I had a version of the Hitchhiker’s Guide to the Galaxy, no idea who was reading it though. I accidentally put one disc on shuffle, and hadn’t noticed it was jumping around until I was about three quarters of the way through, but the book, radio version and TV version all have stuff jumbled about anyway, so it isn’t that surprising. Pretty sure it was a flat, straight narration with no accents.
All the books were ones I had already read (and sometimes had seen in another format so I often already had pre-assigned character voices stuck in my head), were hugely famous and often there was another extra element that made them sexy above and beyond the dead tree versions I of them that I had in my possession. From what I’ve heard of your readings, I don’t reckon you need to do accents or different voices, your normal voice is compelling enough. I would most likely pick up the ebook version for myself (shipping is a bitch over here), and would think about getting the audiobook for my parents, as they have recently started dabbling in audiobooks and they’re far more into crime than me so I am sure they’d love your stuff.
Hi Dan,
I’ve gotten quite into audio books recently.

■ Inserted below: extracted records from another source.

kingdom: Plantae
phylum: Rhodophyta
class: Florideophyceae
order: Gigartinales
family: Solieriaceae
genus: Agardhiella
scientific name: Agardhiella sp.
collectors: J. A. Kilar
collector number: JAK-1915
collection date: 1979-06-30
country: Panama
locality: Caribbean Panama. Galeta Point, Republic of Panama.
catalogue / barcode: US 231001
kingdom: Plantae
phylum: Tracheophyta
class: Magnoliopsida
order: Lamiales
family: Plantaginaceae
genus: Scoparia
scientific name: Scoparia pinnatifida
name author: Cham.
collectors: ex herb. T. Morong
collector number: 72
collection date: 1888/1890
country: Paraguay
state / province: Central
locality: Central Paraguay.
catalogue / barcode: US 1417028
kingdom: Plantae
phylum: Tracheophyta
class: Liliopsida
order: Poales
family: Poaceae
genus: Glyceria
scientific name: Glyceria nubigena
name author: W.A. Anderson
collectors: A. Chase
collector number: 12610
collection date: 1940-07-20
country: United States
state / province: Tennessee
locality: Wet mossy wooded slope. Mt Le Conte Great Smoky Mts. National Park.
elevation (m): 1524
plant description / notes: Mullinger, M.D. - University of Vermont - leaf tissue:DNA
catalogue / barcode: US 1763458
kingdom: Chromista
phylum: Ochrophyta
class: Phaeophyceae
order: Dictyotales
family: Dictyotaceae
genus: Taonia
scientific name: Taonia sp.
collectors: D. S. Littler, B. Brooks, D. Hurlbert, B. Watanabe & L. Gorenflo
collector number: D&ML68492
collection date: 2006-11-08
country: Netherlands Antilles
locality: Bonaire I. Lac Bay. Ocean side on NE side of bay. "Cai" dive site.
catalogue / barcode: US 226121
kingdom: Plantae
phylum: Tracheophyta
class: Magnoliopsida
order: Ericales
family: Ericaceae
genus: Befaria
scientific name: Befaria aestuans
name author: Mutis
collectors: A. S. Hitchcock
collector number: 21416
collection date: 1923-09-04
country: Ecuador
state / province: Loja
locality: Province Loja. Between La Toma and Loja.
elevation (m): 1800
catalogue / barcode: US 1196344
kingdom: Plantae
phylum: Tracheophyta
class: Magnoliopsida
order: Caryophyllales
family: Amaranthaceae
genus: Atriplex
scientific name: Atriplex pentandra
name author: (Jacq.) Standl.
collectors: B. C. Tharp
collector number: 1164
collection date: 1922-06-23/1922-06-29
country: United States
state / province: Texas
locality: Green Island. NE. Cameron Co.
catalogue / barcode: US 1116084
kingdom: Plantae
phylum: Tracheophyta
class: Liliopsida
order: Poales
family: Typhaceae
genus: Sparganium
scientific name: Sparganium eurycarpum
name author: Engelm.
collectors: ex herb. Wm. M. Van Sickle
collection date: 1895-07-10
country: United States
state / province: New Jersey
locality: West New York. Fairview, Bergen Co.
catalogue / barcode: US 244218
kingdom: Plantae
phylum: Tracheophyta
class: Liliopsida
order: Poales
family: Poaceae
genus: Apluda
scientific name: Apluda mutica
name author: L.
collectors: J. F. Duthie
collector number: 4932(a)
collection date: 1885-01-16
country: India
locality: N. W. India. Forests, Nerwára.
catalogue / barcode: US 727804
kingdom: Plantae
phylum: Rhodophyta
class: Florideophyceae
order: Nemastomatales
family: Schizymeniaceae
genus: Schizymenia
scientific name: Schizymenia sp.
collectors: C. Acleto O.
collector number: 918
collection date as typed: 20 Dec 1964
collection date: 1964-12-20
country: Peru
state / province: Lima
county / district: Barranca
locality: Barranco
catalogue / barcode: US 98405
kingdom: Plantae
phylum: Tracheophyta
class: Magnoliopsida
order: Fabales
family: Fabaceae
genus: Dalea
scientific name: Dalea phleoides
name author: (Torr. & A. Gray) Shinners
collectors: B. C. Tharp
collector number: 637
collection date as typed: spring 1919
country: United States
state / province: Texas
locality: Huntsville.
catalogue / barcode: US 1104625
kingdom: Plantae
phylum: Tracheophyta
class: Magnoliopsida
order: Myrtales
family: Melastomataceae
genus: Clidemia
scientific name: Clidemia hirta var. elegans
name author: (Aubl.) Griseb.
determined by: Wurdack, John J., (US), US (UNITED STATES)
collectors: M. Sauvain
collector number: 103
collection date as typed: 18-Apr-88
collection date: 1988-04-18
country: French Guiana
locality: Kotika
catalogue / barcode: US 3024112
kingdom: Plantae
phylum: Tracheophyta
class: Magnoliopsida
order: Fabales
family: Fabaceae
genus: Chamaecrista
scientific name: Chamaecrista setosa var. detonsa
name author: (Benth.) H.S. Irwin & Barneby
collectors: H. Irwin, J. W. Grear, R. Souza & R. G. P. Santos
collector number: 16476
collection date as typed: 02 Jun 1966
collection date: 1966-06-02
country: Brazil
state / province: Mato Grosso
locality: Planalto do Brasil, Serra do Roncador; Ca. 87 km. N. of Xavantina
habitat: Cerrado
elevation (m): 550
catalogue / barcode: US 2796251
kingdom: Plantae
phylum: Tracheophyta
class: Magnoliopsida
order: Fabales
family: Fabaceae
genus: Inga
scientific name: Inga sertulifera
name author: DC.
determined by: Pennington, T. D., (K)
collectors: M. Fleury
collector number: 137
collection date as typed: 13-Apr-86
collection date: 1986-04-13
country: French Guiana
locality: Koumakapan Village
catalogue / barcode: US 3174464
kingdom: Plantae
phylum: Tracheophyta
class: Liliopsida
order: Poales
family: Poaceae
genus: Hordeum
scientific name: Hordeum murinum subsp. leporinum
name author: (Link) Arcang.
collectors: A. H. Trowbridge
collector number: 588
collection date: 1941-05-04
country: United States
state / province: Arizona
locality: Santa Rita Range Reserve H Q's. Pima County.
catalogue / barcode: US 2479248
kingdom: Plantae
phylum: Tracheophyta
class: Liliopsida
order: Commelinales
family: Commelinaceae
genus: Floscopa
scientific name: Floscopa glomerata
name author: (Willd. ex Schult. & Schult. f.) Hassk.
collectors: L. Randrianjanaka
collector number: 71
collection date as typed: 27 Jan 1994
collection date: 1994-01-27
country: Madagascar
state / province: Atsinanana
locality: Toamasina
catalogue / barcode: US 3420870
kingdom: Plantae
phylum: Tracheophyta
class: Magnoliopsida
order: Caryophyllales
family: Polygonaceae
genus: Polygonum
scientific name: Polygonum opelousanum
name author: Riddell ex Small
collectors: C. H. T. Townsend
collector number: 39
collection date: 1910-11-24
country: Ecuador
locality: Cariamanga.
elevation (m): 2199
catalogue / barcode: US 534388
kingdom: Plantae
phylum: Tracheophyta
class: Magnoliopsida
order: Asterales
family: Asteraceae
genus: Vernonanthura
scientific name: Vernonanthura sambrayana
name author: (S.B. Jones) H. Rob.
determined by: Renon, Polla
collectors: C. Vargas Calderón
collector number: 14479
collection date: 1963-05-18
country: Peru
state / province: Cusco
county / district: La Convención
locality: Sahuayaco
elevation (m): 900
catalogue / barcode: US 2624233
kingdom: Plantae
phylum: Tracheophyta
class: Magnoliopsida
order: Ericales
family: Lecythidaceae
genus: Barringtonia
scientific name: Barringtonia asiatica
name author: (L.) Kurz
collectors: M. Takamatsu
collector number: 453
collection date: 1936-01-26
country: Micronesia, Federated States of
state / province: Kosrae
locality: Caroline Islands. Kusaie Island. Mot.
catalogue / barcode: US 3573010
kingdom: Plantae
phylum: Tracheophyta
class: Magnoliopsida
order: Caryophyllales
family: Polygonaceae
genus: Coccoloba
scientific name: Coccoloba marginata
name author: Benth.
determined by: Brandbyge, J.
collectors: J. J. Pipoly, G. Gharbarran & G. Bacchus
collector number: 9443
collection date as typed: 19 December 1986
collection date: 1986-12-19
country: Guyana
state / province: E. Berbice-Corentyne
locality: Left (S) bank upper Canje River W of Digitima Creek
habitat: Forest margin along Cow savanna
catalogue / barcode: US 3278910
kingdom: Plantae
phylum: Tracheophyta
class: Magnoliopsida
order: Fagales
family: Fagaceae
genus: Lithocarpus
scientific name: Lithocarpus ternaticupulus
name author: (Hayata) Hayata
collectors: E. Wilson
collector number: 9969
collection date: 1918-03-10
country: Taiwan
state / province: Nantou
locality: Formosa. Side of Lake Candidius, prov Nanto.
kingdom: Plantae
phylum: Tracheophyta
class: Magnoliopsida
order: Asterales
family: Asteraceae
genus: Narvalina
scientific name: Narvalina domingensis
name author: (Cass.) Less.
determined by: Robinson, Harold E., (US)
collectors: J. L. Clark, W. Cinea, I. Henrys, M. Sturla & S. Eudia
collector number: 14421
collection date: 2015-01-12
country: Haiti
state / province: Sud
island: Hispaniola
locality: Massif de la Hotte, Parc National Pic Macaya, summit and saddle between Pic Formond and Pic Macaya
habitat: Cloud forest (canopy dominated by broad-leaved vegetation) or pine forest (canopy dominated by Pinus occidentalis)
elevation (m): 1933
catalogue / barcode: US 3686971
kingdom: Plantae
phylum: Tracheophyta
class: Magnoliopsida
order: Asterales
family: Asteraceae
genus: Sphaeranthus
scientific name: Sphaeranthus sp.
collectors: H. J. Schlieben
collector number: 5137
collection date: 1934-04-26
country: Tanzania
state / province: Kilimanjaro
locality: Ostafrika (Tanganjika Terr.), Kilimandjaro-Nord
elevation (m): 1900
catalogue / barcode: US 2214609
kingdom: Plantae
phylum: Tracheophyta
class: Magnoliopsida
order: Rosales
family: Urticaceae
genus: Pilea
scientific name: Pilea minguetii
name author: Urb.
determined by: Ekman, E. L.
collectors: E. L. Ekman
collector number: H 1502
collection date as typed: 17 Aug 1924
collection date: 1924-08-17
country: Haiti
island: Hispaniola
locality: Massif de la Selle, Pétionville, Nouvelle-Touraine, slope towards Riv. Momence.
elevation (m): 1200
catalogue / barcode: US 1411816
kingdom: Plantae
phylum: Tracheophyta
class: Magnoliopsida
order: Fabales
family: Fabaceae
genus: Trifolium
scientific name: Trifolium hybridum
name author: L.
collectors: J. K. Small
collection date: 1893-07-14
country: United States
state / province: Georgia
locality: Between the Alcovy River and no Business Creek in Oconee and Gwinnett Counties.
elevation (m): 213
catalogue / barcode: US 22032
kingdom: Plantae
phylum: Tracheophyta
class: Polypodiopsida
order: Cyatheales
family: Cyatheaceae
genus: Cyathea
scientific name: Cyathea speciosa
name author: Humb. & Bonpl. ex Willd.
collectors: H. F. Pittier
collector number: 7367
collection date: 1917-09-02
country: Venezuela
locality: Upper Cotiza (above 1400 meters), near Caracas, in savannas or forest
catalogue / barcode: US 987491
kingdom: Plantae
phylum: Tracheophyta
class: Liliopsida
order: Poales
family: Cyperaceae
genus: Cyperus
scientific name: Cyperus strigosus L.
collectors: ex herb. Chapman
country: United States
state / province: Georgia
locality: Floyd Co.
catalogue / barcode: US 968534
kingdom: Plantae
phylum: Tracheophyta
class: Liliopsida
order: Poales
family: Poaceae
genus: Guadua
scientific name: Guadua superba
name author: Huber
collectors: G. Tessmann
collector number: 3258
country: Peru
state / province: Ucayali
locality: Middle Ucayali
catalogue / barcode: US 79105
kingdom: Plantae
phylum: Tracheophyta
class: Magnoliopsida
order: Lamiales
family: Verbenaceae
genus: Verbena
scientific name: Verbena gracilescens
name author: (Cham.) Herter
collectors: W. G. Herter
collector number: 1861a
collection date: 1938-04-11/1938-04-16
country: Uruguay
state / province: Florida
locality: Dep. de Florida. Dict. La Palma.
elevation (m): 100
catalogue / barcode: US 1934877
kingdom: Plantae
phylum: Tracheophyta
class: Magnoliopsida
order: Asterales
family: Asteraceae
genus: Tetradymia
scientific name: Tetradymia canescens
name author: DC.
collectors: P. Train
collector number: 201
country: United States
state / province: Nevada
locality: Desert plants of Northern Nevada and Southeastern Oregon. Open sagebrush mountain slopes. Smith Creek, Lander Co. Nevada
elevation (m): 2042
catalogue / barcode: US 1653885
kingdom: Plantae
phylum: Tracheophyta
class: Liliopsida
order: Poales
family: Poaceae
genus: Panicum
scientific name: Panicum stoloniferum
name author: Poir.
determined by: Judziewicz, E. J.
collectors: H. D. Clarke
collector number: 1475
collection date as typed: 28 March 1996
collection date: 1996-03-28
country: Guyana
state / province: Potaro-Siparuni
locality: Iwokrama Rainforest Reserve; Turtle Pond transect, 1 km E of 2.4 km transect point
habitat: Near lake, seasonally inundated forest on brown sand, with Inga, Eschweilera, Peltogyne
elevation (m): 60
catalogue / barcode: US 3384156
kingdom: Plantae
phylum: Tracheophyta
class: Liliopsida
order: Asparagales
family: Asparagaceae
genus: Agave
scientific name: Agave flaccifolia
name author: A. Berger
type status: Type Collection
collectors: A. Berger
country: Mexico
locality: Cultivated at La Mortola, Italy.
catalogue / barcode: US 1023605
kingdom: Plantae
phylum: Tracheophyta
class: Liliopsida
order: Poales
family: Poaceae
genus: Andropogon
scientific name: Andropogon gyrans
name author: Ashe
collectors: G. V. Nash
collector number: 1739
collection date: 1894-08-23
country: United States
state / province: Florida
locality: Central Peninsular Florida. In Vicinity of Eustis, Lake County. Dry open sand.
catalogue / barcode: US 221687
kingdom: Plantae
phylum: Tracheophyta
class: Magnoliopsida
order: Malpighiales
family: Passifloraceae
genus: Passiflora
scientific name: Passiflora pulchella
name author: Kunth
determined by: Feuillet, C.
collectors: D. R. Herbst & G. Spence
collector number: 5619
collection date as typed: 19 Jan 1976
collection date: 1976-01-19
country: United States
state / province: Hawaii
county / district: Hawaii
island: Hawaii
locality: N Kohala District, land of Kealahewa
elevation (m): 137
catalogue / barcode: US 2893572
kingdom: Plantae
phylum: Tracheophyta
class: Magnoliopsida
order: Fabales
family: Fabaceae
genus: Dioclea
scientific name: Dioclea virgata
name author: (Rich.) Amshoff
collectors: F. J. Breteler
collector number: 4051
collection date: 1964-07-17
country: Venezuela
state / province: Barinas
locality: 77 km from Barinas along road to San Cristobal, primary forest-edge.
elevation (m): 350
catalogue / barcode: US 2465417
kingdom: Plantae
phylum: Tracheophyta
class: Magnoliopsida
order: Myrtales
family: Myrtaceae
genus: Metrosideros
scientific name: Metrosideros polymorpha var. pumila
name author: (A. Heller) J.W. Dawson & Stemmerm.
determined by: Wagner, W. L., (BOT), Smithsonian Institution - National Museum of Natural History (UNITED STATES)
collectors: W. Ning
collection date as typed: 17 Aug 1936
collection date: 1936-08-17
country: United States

To get a feel for different narrators I recommend checking out Audible. I’m sure you know the site, it’s pretty much the amazon of audio books, actually amazon does own it. Every book has a sample clip which is a great way to familiarize yourself with the different narrators.
One of my favorite narrators is Will Patton. He has a slight southern drawl that I find very easy on the ears. He’s done On The Road, as well as others from Burke, Dennis Johnson, etc.
For me the qualities I look for in a good narrator is someone who reads as if he’s telling a friend a story at a bar.
I like an inviting narrator that’s easy to get in a rhythm with his words.
I too prefer some inflection between character voices as it helps me keep the thread of the story going in my mind. Nothing too crazy though.
Also don’t worry about reading everything perfectly clear, a flub now and then is human, and doesn’t really bother me. No narration is perfect.
The only other thing I can think of is, a good narrator tends to read dialogue faster, which I like. If you read it in the same pace as everything else it tends to get stale. Punch it up!
I think you have a great set of pipes, and I look forward to hearing your new book.
Go to http://www.aripublishing.com click Writing and publishing tips on the toolbar and scroll down to ;How convert your novel to an audio book.’
And the winners are *two-finger drumroll on table top* Rhonda H and Rick Grant. RIck, I emailed you through your website. Just hit me back with an address. Rhonda, email me at dboshea1@gmail.com with your mailing address. Thanks for the helpful hints, all.
If it isn’t too late, I agree with almost all of these comments. I listen five or more hours a week. I’ve had trouble with female narrators who try to fake a male voice. Doesn’t work. Slight change in inflection works. Avoid acting. Let the listener try to imagine the story. The bar idea is a good one. Since you like Burke, listen to Will Patton. He does a bit more acting in his voice, especially Clete, but I think he gets the characters. BTW, so does Burke think that. Remember that many are listening in a car or other places with noise so do not whisper. Your voice is perfect for this, just watch out that you don’t trail off too far.